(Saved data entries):
= = = = = = =

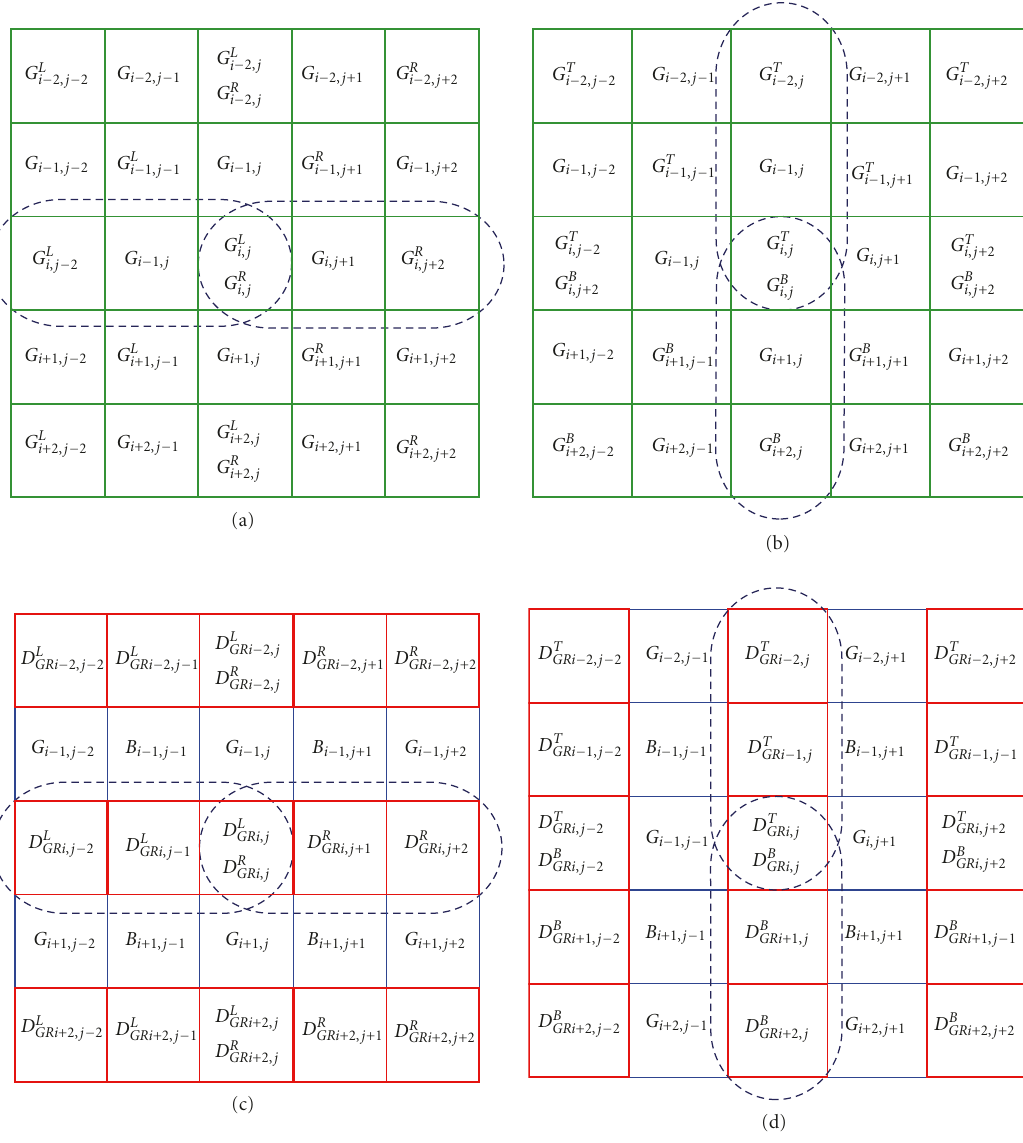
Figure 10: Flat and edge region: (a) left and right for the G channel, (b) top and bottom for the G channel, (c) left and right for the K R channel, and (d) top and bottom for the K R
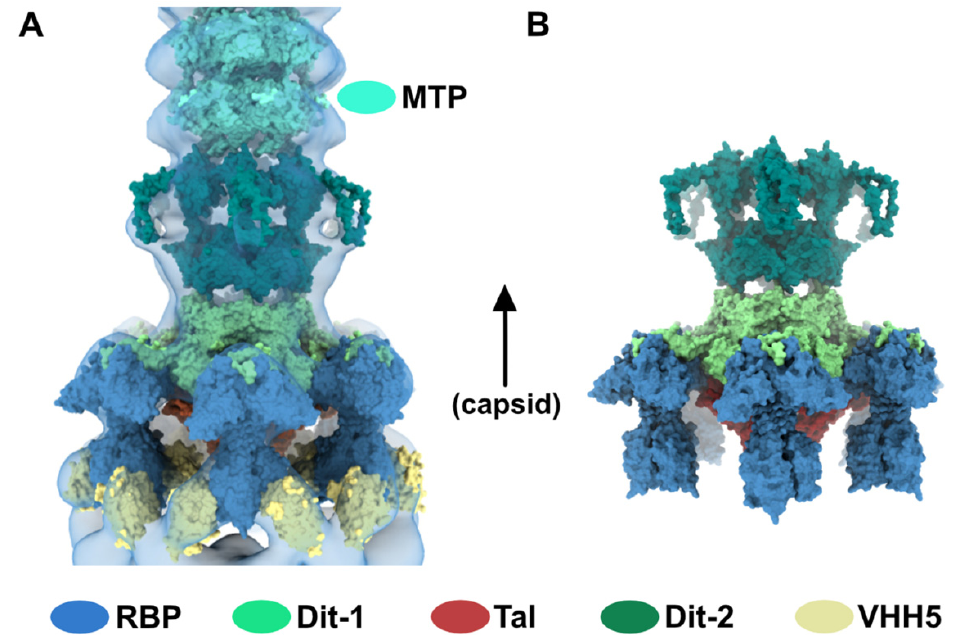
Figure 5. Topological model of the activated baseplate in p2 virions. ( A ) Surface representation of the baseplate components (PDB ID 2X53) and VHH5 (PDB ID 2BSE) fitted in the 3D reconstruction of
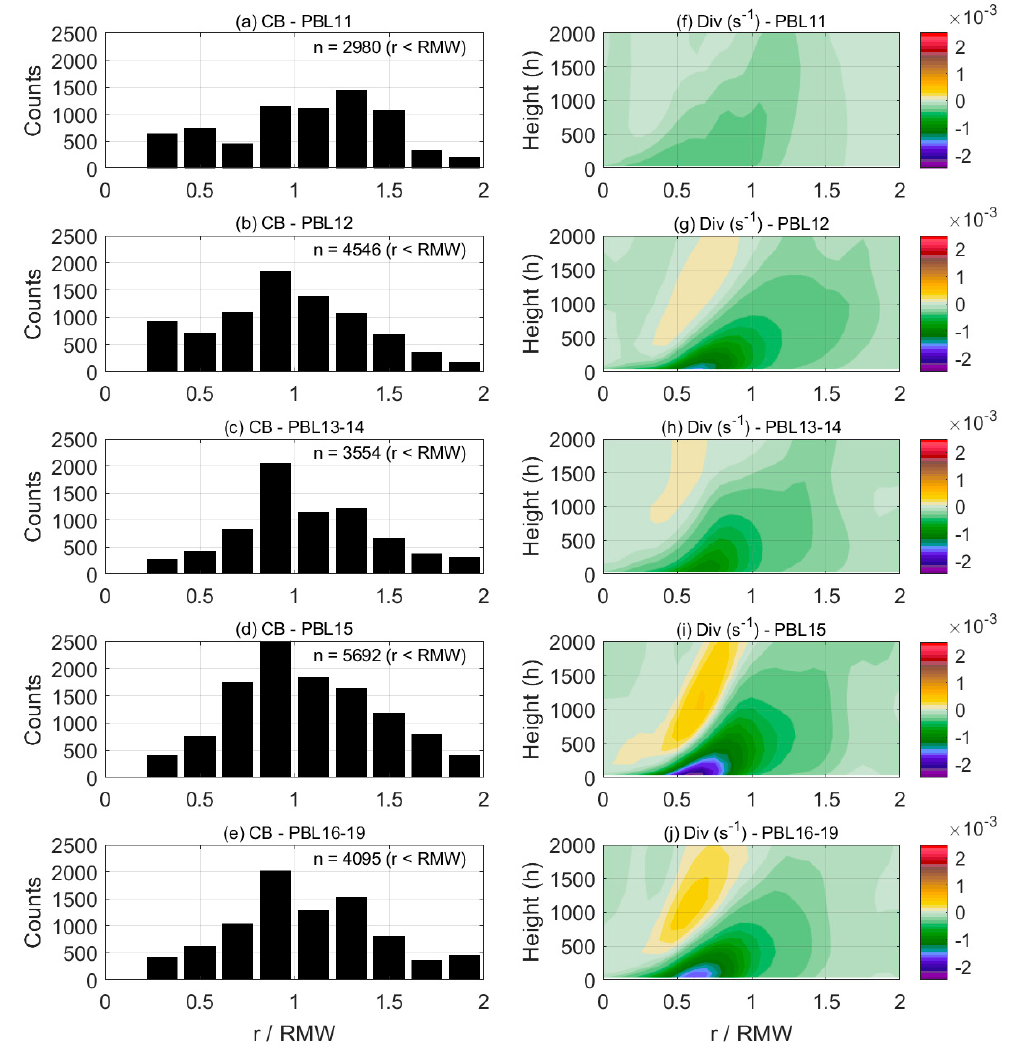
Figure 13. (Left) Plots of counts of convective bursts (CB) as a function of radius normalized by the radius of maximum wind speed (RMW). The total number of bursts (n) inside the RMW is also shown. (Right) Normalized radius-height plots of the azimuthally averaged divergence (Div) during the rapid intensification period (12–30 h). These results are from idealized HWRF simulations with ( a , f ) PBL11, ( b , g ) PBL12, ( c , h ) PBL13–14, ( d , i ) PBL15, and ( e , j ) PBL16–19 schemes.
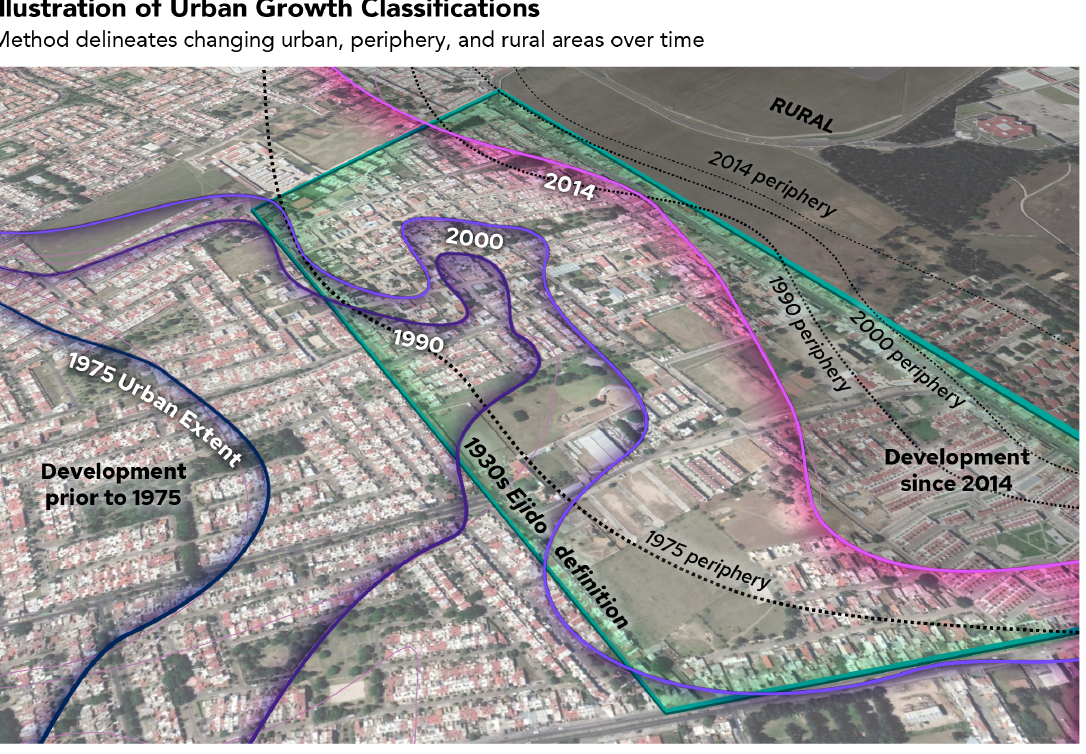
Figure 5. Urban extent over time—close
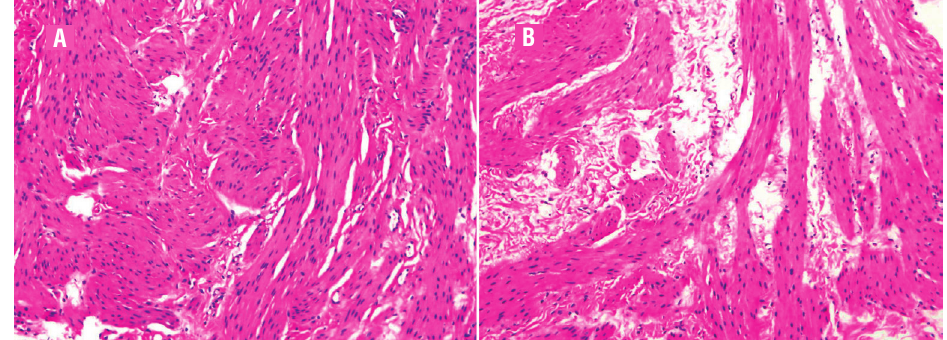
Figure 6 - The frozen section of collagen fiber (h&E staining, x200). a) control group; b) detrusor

= = = = = = =

(What this task involves):
Hand back all the entries exactly, leaving out the pictures.

(Exercise solution):
Figure 10: Flat and edge region: (a) left and right for the G channel, (b) top and bottom for the G channel, (c) left and right for the K R channel, and (d) top and bottom for the K R
Figure 5. Topological model of the activated baseplate in p2 virions. ( A ) Surface representation of the baseplate components (PDB ID 2X53) and VHH5 (PDB ID 2BSE) fitted in the 3D reconstruction of
Figure 13. (Left) Plots of counts of convective bursts (CB) as a function of radius normalized by the radius of maximum wind speed (RMW). The total number of bursts (n) inside the RMW is also shown. (Right) Normalized radius-height plots of the azimuthally averaged divergence (Div) during the rapid intensification period (12–30 h). These results are from idealized HWRF simulations with ( a , f ) PBL11, ( b , g ) PBL12, ( c , h ) PBL13–14, ( d , i ) PBL15, and ( e , j ) PBL16–19 schemes.
Figure 5. Urban extent over time—close
Figure 6 - The frozen section of collagen fiber (h&E staining, x200). a) control group; b) detrusor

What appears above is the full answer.